Digital Signatures in Constrained Environments: A Comparative Security and Performance Analysis of RSA, ECDSA, and EdDSA
摘要
Digital signatures are essential for maintaining the authenticity and integrity of communications within resource-constrained devices like microcontrollers, which operate with limited processing and memory. This study seeks to determine the most efficient and secure digital signature algorithm suitable for microcontrollers used in embedded systems and IoT devices. Consequently, the research examines the implementation of three digital signature algorithms—RSA, ECDSA, and EdDSA—within these specific environments. The methodology involved mathematical analysis and the implementation of RSA, ECDSA, and EdDSA algorithms using the Python programming language, followed by performance testing in terms of time and memory usage during key generation, signing, and verification processes. The results indicate that EdDSA offers the best balance of efficiency and resource usage, making it the most suitable for microcontroller-based systems. ECDSA also demonstrates strong performance but is slightly less efficient than EdDSA, and it is known to suffer from certain security vulnerabilities, such as issues related to nonce generation.
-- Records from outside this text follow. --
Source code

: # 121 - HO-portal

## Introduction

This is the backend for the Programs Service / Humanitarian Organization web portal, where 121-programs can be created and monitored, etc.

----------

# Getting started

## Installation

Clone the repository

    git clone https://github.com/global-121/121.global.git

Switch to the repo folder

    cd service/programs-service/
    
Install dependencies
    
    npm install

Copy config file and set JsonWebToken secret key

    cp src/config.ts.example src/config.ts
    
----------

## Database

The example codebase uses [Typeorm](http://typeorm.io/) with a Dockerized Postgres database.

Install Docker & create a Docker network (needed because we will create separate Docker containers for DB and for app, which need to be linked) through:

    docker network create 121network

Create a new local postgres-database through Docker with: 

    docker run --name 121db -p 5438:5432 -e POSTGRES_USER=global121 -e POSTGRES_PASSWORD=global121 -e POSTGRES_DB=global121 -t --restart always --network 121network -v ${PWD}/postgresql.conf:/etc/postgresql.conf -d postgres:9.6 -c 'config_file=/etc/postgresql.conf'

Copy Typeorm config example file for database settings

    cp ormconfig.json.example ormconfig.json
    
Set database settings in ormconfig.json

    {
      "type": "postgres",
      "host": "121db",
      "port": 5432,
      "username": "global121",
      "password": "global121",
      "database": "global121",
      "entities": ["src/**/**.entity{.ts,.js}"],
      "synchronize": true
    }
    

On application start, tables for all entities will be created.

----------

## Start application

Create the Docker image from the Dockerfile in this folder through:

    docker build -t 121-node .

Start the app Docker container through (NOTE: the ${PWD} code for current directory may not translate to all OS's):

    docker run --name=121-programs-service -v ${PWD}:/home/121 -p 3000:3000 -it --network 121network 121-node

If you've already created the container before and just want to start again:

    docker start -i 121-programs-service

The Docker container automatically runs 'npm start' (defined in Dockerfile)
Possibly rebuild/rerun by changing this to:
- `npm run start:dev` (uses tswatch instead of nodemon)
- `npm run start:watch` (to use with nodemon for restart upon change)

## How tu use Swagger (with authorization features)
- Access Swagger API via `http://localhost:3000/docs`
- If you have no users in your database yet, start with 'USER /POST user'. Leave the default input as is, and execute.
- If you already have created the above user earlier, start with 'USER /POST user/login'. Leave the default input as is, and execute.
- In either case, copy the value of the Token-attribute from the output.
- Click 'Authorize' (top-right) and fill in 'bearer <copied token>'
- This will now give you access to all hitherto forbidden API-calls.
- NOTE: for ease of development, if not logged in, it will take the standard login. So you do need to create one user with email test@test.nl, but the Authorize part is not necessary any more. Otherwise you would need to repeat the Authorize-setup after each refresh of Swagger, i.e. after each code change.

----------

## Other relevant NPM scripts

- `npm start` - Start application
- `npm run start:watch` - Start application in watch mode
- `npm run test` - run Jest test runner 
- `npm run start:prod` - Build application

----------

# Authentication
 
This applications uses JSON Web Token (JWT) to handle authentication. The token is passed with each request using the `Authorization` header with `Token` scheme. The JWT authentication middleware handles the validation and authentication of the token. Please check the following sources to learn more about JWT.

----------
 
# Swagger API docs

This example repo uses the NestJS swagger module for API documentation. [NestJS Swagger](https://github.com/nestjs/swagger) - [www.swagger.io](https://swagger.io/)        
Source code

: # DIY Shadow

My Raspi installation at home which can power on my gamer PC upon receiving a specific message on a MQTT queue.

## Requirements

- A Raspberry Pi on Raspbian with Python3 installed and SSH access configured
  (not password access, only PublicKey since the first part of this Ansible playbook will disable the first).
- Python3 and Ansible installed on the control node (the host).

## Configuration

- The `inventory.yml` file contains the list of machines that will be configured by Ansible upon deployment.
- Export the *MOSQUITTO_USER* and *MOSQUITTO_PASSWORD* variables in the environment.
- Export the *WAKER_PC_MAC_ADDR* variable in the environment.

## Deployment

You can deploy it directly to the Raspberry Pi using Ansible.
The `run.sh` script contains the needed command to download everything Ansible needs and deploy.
RSA, while providing quick verification, is the most resource-intensive and thus less ideal for constrained environments. This study provides practical insights into the trade-offs between different digital signature algorithms, offering clear guidance on selecting the most appropriate algorithm for secure and efficient operation in resource-constrained systems. These findings are crucial for developers aiming to implement secure and efficient digital signature algorithms in microcontroller systems, where resources are inherently limited.